3.( 1) The monthly income and expenditure chart of Mr. Wang in 200 1 year1-June.
(2)28:22:27:37:30:29;
4.( 1) This person shoots steadily and has a good mentality, so his grades are getting better and better;
(2) The average score is 8.
(3)
5. Solution: (1) The actual living consumption is decreasing year by year, the consumption of health products is increasing year by year, and the consumption of tourism is increasing year by year.
(2) The total annual consumption has increased.
(3)
6.( 1) is expanded as: 6000-500=5500(km)2.
6000÷500= 12.
(2) During the period of1960 ~1980, the land area of Shanghai urban area and suburban counties did not change much, indicating that the urbanization process was very slow.
(3) It shows that some land in suburban counties has been included in Shanghai urban area.
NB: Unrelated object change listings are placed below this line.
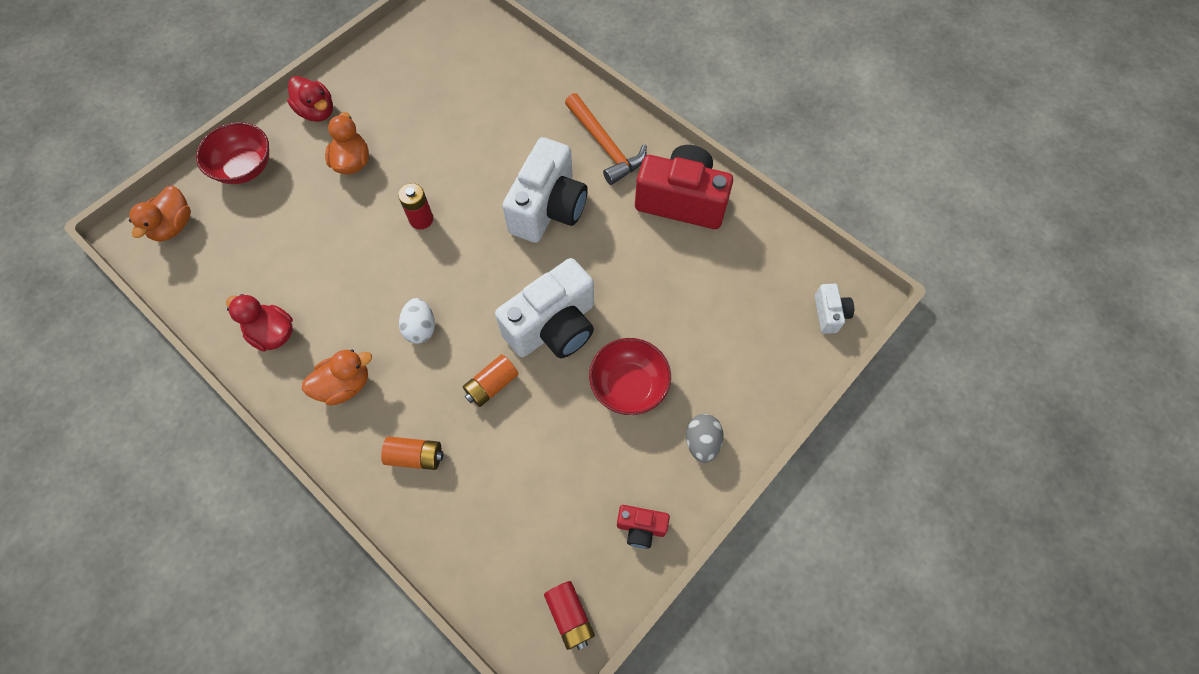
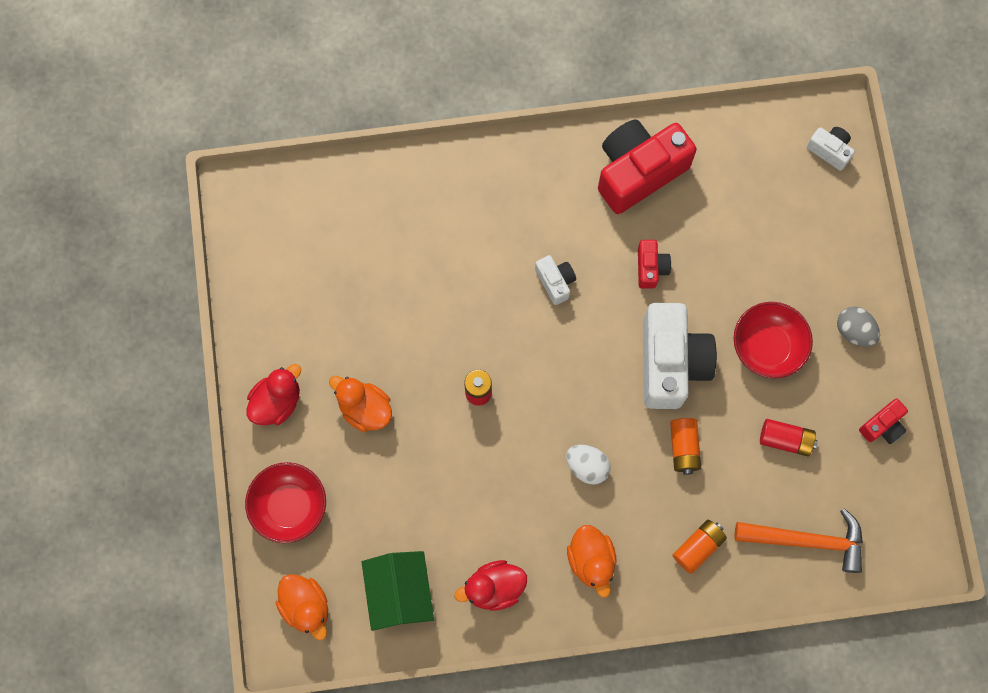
camera: 50 degrees left, 10 degrees up
(225, 275) = (400, 593): none -> green house
(317, 111) = (277, 402): red duck -> red duck turned 45 degrees counterclockwise
(345, 385) = (591, 560): orange duck -> orange duck turned 150 degrees clockwise
(548, 208) = (555, 282): white camera -> white camera, size x0.47
(570, 616) = (905, 523): red battery -> red battery (785, 439)
(605, 145) = (530, 186): orange hammer -> orange hammer (807, 540)
(616, 260) = (650, 268): none -> red camera

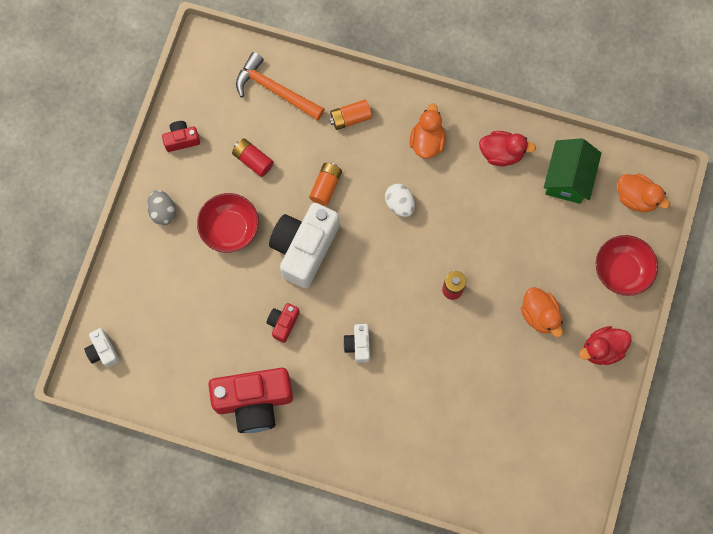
camera: 155 degrees left, 0 degrees up
(306, 606) = (636, 198): orange duck -> orange duck turned 135 degrees clockwise

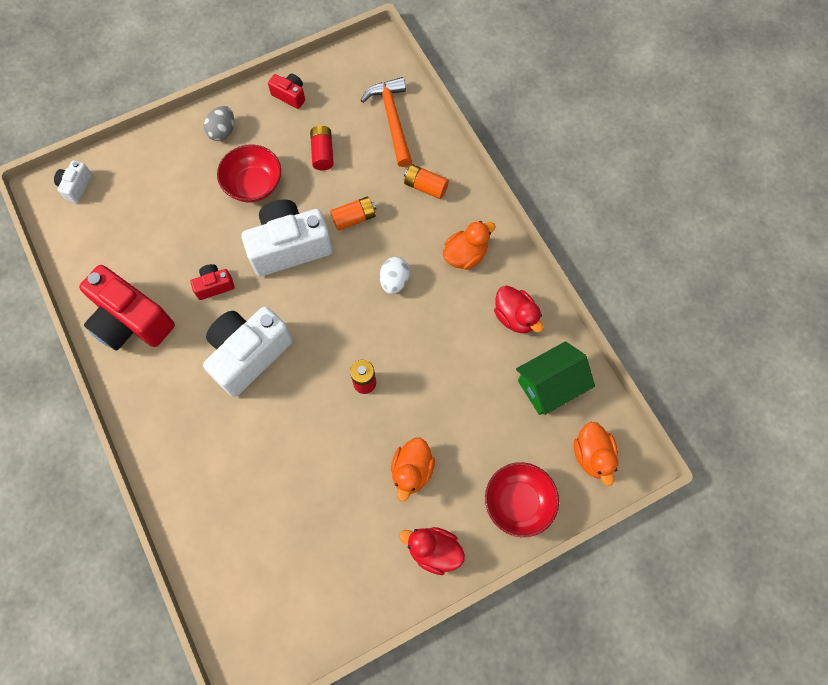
camera: 45 degrees right, 5 degrees down
(358, 345) = (249, 354): white camera -> white camera, size x2.15

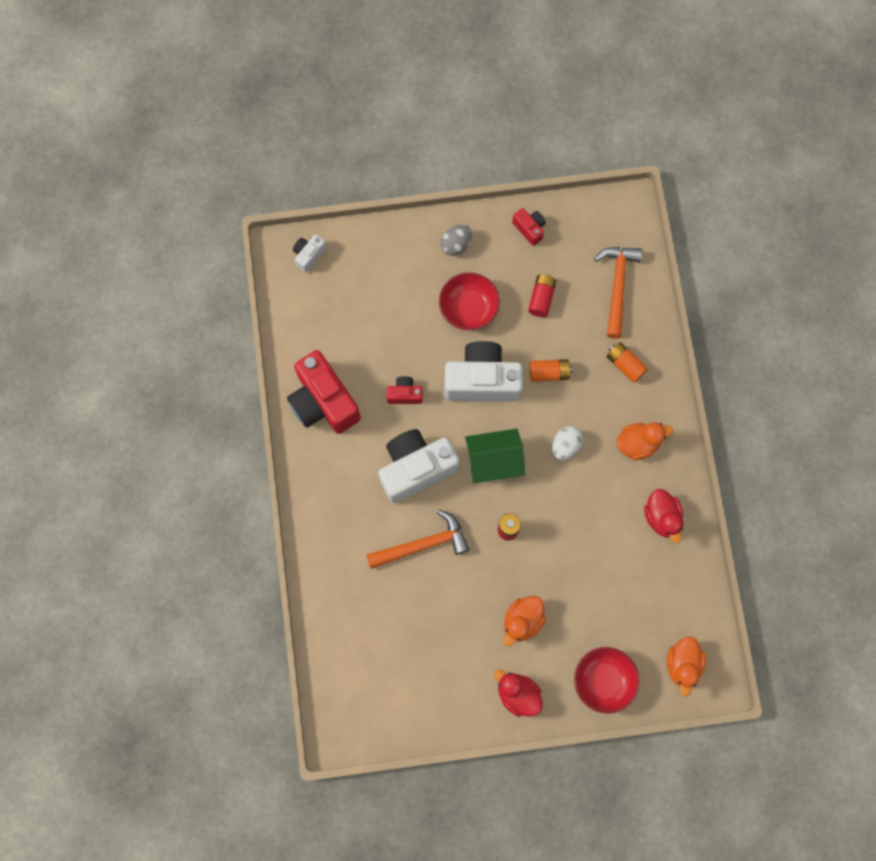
camera: 20 degrees right, 5 degrees up
(280, 429) = (422, 544): none -> orange hammer
(549, 385) = (669, 590): green house -> green house (493, 461)

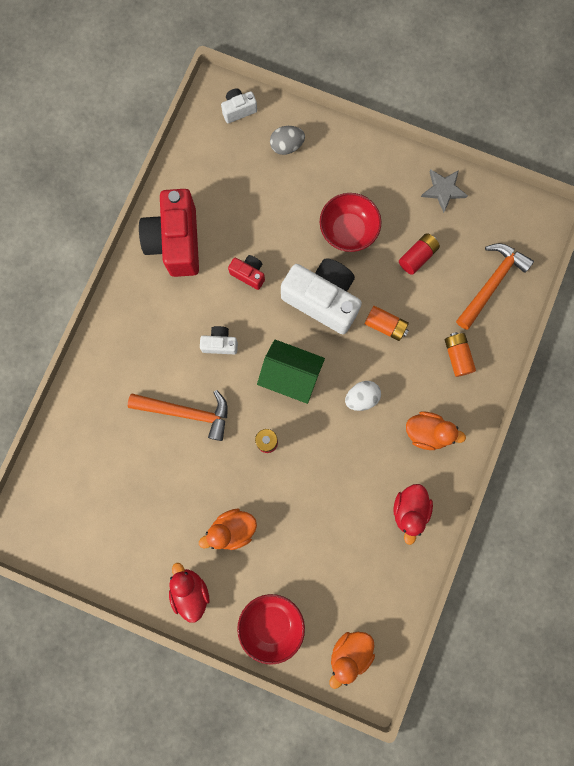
camera: 30 degrees right, 5 degrees up
(416, 468) = (220, 343): white camera -> white camera, size x0.47
(456, 245) = (370, 169): grey egg -> grey egg (287, 146)
(529, 229) = (443, 190): red camera -> grey star

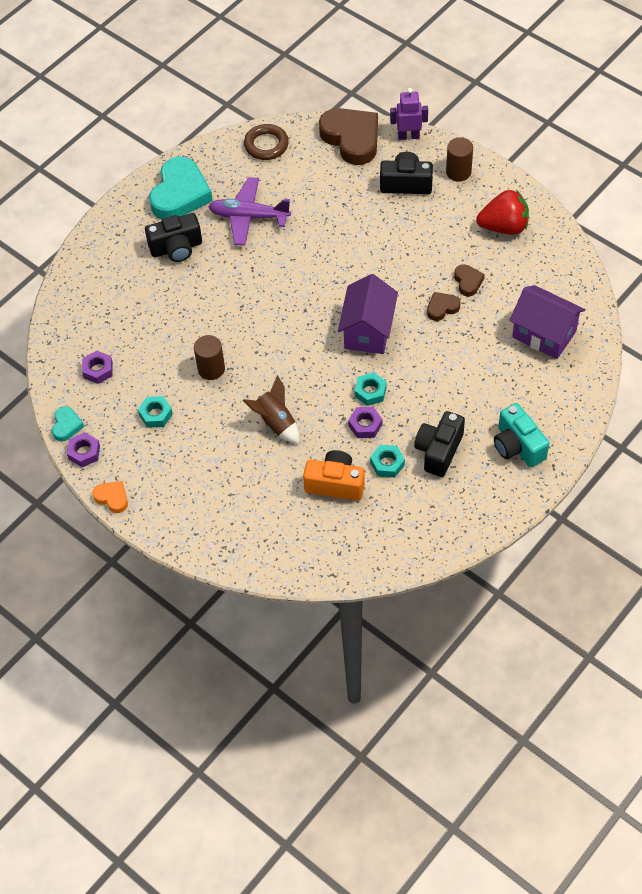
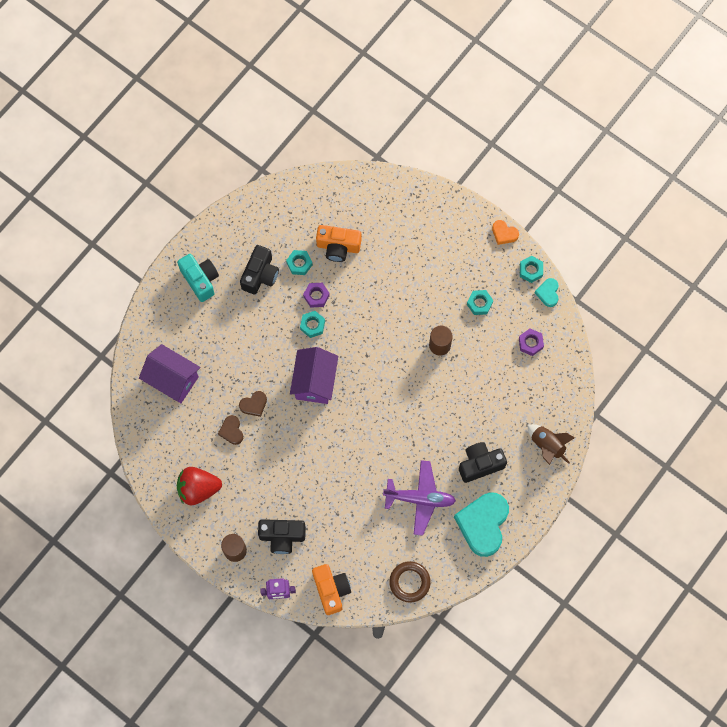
camera: 175 degrees right, 15 degrees up
(84, 452) = (530, 270): purple nut -> turquoise nut
(275, 422) = (385, 298): brown rocket -> brown rocket (547, 446)
(351, 139) = (331, 590): brown heart -> orange camera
After 1980, the total land area of Shanghai urban area and suburban counties remained almost unchanged, indicating that the total land area of Shanghai urban area and suburban counties remained almost unchanged after 1980, indicating that the urbanization process of Shanghai is getting faster and faster without expanding the total land area after 1980.
7. (1) Statistics show that the tax revenue is increasing year by year, so the tax revenue in 2000 was between 8-1300 million yuan.
(2) you can get the tax situation of each year, etc. (3) as long as it is reasonable.
Unit comprehensive test
1. 10-9; 2. 106 ; 3.333× 103; 3.0.0000502; 4. 170, 6 ; 5. Hundred, 3.3×104; 6. 1.4× 108 , 1.40× 108; 7.0.36 0.4; 8. 1.346× 105; 9.a, 10。 b, 1 1。 c, 12。 c, 13。 a, 14。 d, 15。 b, 16。 c, 17。 b, 18。